> What this exercise asks
1. From the article on flu shot priorities, write out the passage starting at "This article appeared" and ending at "older target group.".
2. In the article on flu shot priorities, what percentage of elderly patients actually get a flu shot?
3. Write the next part of the article on flu shot priorities, beginning after its final sentence.

Selected passage START

Flu Shot Priorities

Related articles

This article appeared November 9, 2005 in the Washington Times.

If our public health authorities really want to make a dent in the toll of flu and pneumonia -- more than 60,000 dead each and every year -- we should stop fooling ourselves. Business as usual means trying to get seniors and the chronically ill (and their care-givers) vaccinated against influenza annually, and against the pneumococcus (a microbe implicated as often causing pneumonia) every seven years or so. Well, that approach hasn't worked.

Flu still kills more than 30,000 Americans every year, mainly among the elderly and sick. Pneumonia takes another 30,000 plus. We should try something new, and evidence exists to support the new plan's efficacy in saving lives: Vaccinate schoolchildren and toddlers against these infectious diseases in addition to the older target group.

The idea of vaccinating one population to rescue another will strike some as counterintuitive -- and may even seem unethical, in an era when groundless scare stories have made many people paranoid about vaccinations. Yet vaccinating the young against flu and pneumonia may be the best way to save the lives of the elderly who might come into contact with them.

The basic dilemma is this: While the elderly, not the young, are likeliest to die from flu or pneumonia, it is the young for whom flu and pneumonia vaccination programs are most effective. Few elderly people seek out the pneumonia vaccine, while the flu vaccine has little protective power, even for the 60 percent of elderly patients who actually get a shot. The best hope for our older population, then, is to prevent flu and pneumonia in the children with whom they come in contact.

We already have some statistical evidence that the plan makes sense: Vaccinating schoolchildren against influenza ("the flu") in Japan in the 1970s and '80s dramatically reduced influenza illness and death among older Japanese. This was due to reduced exposure to sick children among older relatives who lived in the same household (see my letter in the September 26, 2005 Archives of Internal Medicine, "Vaccinate schoolchildren to reduce influenza toll").

And a recent report in the Journal of the American Medical Association (JAMA) indicates vaccinating infants and toddlers against a group of pneumonia-causing bacteria has unintentionally reduced the toll of "invasive pneumococcal disease" (IPD) among older Americans as well (the vaccine is called PCV-7; the serious diseases caused by the pneumococcus are pneumonia, bacteremia, and meningitis).

Selected passage END
Records provided START

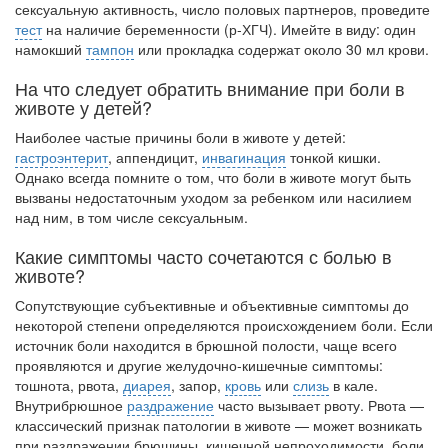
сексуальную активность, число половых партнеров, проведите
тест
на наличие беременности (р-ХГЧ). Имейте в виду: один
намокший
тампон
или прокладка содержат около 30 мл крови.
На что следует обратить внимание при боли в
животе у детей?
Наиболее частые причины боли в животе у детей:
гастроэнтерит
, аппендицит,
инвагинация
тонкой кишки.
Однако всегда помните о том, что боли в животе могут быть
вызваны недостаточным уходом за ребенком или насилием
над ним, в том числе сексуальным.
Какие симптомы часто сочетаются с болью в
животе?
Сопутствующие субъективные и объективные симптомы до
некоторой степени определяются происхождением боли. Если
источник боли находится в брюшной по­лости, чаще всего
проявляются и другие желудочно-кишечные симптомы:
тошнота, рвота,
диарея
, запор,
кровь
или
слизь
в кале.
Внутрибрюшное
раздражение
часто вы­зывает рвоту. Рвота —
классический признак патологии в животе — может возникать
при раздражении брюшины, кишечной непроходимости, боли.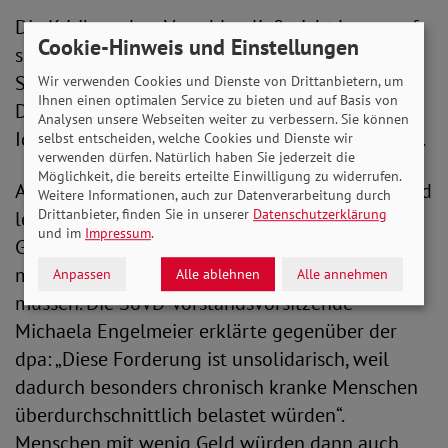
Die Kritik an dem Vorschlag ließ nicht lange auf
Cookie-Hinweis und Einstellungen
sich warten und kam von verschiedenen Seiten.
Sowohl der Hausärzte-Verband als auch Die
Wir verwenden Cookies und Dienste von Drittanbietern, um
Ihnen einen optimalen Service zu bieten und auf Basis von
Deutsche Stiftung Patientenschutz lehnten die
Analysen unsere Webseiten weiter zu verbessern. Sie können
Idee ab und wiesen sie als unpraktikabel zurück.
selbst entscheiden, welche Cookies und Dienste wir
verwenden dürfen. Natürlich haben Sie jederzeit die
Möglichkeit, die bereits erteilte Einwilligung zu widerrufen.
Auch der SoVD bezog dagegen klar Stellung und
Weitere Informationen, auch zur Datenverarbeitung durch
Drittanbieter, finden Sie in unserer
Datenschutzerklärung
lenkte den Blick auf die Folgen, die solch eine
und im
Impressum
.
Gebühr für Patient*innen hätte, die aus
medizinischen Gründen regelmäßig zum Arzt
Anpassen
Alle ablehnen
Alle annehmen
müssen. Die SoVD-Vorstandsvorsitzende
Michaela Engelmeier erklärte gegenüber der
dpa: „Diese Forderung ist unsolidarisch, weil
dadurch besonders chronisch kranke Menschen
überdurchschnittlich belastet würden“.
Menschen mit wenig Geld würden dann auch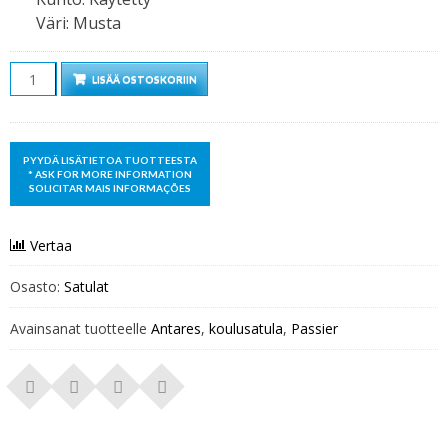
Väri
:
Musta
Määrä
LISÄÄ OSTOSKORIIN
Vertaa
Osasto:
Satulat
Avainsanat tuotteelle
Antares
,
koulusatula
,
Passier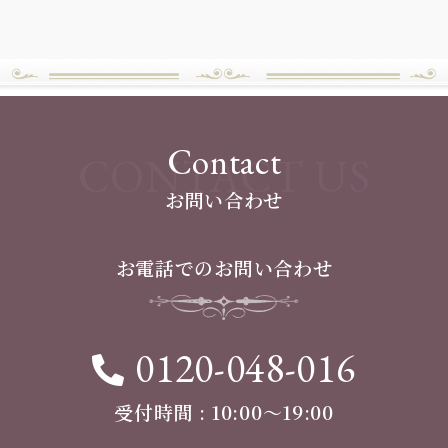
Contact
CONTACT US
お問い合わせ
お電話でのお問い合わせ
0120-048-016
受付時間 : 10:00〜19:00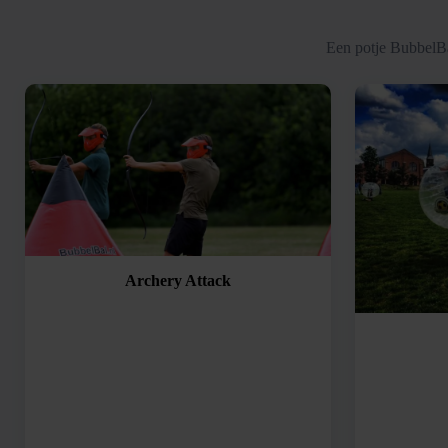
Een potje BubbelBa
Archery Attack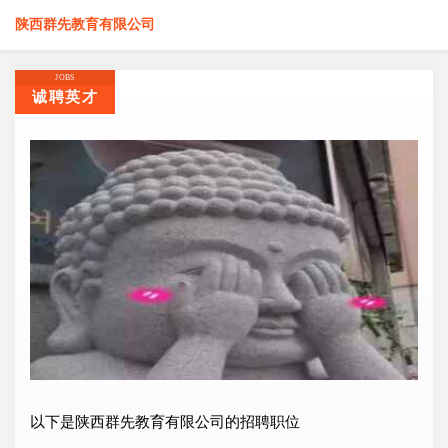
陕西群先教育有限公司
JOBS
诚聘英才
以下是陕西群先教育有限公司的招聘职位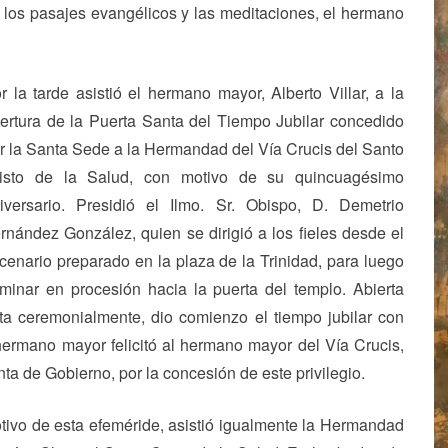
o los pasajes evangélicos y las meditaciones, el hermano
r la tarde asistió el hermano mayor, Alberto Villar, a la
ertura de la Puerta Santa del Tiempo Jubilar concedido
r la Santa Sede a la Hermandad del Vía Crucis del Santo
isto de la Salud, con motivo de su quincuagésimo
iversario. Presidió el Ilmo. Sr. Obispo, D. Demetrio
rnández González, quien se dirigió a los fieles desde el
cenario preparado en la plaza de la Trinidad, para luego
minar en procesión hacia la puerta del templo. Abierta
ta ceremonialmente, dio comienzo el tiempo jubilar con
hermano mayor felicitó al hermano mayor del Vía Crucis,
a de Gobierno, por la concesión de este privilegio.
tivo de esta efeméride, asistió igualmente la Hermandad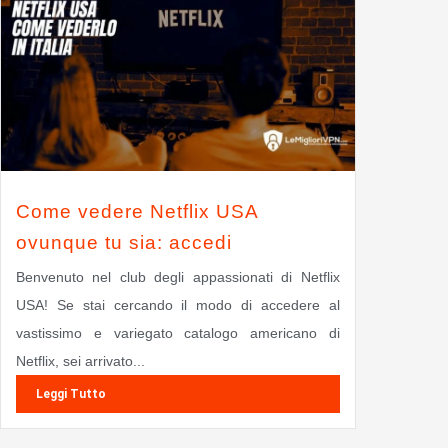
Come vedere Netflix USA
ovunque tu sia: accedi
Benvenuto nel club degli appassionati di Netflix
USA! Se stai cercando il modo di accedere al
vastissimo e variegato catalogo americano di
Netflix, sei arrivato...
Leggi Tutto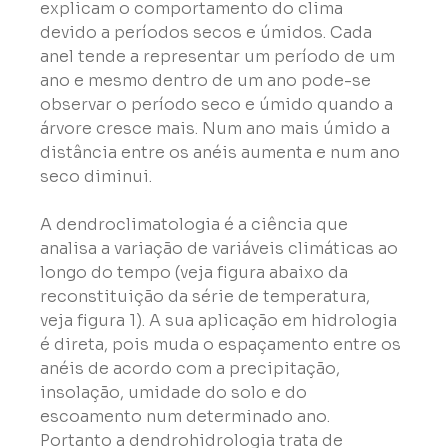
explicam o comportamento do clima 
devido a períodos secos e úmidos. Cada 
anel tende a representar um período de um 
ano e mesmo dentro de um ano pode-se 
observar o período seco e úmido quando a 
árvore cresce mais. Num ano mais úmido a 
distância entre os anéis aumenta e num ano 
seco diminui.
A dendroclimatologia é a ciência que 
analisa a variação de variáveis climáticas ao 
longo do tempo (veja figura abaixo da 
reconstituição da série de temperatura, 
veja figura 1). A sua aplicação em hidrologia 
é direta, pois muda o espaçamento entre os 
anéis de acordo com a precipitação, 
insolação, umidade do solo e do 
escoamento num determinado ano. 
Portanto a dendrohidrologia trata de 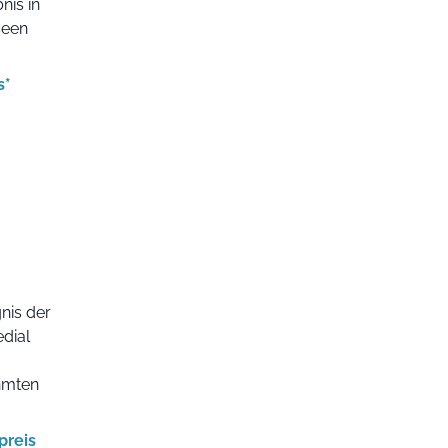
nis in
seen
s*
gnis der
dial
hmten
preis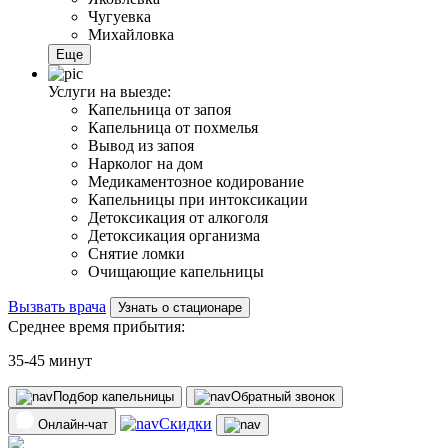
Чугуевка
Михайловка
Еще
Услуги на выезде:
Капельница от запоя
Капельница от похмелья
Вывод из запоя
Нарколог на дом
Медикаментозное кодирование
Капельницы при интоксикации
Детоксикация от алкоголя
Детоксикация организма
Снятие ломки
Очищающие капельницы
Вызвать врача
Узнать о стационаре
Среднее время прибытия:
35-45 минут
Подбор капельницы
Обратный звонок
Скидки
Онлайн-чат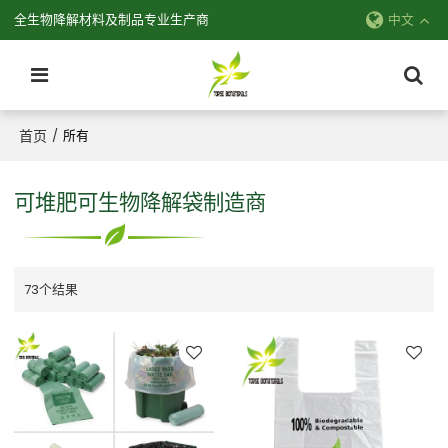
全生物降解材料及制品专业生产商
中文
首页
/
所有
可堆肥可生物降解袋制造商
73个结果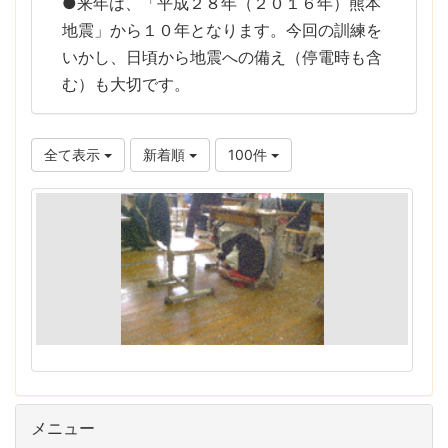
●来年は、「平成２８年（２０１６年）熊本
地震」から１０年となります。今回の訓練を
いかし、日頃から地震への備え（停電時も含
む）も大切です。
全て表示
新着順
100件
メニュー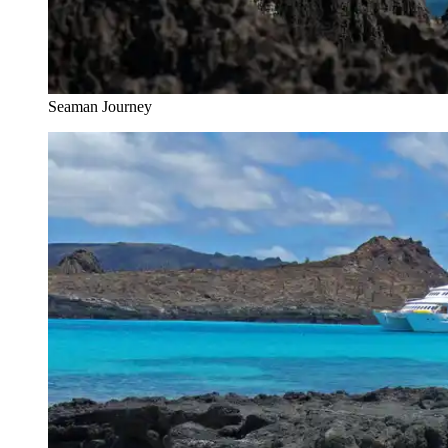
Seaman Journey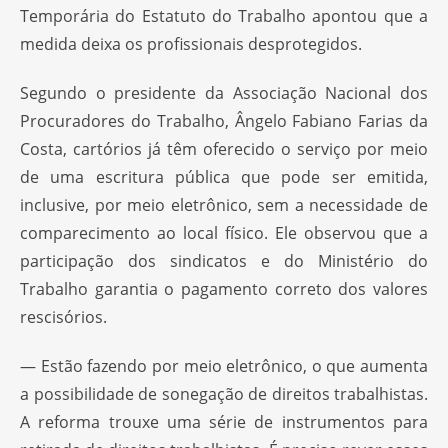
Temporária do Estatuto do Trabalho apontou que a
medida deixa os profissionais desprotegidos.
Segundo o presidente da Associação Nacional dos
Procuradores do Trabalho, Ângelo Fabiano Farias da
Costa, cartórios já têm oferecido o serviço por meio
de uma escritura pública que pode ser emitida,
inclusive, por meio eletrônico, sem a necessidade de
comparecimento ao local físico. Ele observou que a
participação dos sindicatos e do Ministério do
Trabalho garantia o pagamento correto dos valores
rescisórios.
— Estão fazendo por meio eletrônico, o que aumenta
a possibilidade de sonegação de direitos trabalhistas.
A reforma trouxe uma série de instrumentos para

Records provided END

> Responses in order
1.
This article appeared November 9, 2005 in the Washington Times.

If our public health authorities really want to make a dent in the toll of flu and pneumonia -- more than 60,000 dead each and every year -- we should stop fooling ourselves. Business as usual means trying to get seniors and the chronically ill (and their care-givers) vaccinated against influenza annually, and against the pneumococcus (a microbe implicated as often causing pneumonia) every seven years or so. Well, that approach hasn't worked.

Flu still kills more than 30,000 Americans every year, mainly among the elderly and sick. Pneumonia takes another 30,000 plus. We should try something new, and evidence exists to support the new plan's efficacy in saving lives: Vaccinate schoolchildren and toddlers against these infectious diseases in addition to the older target group.

2. 60 percent

3.
The study was supervised by a multicenter group of physicians, the Active Bacterial Core Surveillance Network. Researchers studied patients from eight U.S. geographical regions with a more than 18 million people. They evaluated IPD incidence in 1998-9 and compared it to 2002-3. (The PCV-7 vaccine was licensed for use in infants and toddlers in March 2000.)

In those over age 50, tpneumococcal pneumonia, bacteremia (bloodstream infection), and meningitis were found to have declined a whopping 28 percent (and the IPD reduction in the target child population -- those under 5 -- was an even more dramatic 75 percent).

The reduction in IPD in the older group was noted to have begun in 2001, the year after the childhood vaccine was introduced. The effect was more pronounced each year thereafter through 2002-3.

Even more impressive: There was a 55 percent decline within that subset of all expected IPD cases specifically associated with the seven variants of pneumococcus in the vaccine.

While there is a "pneumonia vaccine" aimed at older adults, the proportion of seniors who receive this vaccine is minuscule, compared to the at-risk target group.

The flu vaccine -- like all the recommended children's vaccines -- is safe, so vaccinating them to prevent what is an annoyance for them but a lifesaver for their grandparents is quite appropriate. The CDC now recommends a parallel course: pushing booster shots against pertussis (whooping cough) for adults, in whom the disease is relatively benign, to prevent lethal contagion in infants.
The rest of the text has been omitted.